### Description of the task
Select every line below that contains the word "named", and copy each one.

[[ Supplied material, beginning ]]

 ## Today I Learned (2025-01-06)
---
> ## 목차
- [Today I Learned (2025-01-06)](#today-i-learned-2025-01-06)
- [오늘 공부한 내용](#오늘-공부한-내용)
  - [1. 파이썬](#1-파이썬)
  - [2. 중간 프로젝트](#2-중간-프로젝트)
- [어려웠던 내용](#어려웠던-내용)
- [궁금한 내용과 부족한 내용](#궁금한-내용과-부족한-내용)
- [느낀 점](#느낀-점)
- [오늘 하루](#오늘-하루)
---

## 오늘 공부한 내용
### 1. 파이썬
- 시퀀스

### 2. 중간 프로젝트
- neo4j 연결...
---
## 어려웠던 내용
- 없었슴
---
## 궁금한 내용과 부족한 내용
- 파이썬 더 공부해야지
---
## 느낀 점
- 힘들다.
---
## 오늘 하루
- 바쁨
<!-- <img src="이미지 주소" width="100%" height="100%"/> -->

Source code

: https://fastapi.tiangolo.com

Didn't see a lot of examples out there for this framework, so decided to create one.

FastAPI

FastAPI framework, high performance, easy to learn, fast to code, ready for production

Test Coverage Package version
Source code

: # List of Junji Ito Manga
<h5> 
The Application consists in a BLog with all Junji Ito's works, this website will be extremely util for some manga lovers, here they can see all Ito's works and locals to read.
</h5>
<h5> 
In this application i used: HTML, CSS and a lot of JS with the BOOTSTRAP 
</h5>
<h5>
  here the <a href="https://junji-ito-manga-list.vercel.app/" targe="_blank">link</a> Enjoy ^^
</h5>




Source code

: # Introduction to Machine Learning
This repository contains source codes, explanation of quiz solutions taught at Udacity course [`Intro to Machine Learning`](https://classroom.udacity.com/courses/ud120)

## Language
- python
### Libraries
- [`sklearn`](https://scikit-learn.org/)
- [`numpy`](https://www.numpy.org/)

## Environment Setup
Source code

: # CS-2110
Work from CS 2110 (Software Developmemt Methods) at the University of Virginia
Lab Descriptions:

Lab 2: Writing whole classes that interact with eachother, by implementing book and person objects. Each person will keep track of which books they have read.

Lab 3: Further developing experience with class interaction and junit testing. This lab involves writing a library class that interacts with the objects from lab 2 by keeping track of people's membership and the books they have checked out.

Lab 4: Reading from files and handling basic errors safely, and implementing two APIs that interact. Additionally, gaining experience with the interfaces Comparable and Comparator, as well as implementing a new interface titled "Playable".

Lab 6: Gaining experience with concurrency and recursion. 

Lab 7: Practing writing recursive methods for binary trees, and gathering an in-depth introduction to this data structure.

[[ Supplied material, end ]]
[[ Supplied material, beginning ]]

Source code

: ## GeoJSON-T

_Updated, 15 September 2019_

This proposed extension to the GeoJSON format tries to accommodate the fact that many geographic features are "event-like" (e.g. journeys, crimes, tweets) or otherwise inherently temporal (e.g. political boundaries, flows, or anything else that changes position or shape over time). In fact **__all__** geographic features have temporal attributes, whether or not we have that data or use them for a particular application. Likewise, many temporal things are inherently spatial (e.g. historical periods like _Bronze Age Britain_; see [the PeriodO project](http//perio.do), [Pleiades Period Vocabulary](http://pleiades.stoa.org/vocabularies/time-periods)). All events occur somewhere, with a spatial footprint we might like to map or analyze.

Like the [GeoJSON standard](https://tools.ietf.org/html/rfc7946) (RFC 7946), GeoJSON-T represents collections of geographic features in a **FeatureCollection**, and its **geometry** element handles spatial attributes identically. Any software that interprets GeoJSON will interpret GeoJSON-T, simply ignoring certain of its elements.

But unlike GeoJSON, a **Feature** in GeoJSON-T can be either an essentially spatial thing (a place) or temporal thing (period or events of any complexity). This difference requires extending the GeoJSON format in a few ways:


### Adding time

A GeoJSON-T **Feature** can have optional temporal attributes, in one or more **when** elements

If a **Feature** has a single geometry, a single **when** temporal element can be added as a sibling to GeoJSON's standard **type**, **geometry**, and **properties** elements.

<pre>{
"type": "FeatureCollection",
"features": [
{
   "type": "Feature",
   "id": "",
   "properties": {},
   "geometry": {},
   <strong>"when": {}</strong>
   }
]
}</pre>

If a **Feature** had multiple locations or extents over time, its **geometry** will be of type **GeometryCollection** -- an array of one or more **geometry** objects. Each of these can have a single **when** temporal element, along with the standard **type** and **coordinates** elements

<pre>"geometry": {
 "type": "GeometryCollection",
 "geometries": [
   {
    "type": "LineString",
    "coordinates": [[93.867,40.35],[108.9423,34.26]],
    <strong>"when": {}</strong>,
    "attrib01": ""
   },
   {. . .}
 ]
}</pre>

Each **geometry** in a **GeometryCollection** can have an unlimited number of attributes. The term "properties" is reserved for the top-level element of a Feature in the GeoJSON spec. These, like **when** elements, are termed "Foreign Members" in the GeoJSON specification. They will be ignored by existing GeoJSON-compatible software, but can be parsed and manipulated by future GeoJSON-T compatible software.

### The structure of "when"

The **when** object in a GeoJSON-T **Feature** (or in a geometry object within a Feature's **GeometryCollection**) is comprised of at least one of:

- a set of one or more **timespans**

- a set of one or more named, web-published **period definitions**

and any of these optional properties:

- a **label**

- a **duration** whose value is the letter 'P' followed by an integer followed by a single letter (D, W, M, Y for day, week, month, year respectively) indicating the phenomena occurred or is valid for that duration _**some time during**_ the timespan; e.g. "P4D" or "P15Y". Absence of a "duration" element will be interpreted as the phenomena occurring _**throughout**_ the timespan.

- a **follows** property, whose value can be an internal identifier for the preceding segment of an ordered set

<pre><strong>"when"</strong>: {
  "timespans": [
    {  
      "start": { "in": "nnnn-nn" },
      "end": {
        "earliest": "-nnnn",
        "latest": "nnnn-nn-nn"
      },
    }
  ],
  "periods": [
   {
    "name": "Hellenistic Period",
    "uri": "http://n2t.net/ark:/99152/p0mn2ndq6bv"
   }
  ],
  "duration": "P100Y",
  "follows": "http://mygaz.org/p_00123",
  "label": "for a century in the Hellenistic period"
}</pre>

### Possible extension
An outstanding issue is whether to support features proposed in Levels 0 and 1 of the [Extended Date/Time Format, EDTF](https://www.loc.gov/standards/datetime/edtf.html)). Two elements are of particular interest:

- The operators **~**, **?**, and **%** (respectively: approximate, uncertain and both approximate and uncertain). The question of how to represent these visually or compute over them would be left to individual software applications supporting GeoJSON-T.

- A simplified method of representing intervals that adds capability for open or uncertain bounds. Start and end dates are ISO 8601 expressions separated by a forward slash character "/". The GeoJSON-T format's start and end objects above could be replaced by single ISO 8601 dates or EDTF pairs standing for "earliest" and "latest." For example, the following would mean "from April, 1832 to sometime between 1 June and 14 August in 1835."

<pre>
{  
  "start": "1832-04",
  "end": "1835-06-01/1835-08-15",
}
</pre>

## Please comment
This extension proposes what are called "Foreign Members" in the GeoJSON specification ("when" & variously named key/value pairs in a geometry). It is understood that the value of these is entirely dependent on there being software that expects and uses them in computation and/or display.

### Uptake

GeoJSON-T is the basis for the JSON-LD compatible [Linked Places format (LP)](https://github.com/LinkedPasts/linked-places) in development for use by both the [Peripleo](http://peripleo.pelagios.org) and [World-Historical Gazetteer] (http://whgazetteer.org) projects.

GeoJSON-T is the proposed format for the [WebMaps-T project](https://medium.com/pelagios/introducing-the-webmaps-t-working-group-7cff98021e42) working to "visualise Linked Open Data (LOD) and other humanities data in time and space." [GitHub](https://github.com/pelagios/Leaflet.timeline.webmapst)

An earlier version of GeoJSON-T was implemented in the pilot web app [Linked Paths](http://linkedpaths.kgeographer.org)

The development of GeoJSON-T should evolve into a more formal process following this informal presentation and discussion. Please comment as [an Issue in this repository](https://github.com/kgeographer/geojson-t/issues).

[[ Supplied material, end ]]

### Worked solution
- a set of one or more named, web-published **period definitions**
This extension proposes what are called "Foreign Members" in the GeoJSON specification ("when" & variously named key/value pairs in a geometry). It is understood that the value of these is entirely dependent on there being software that expects and uses them in computation and/or display.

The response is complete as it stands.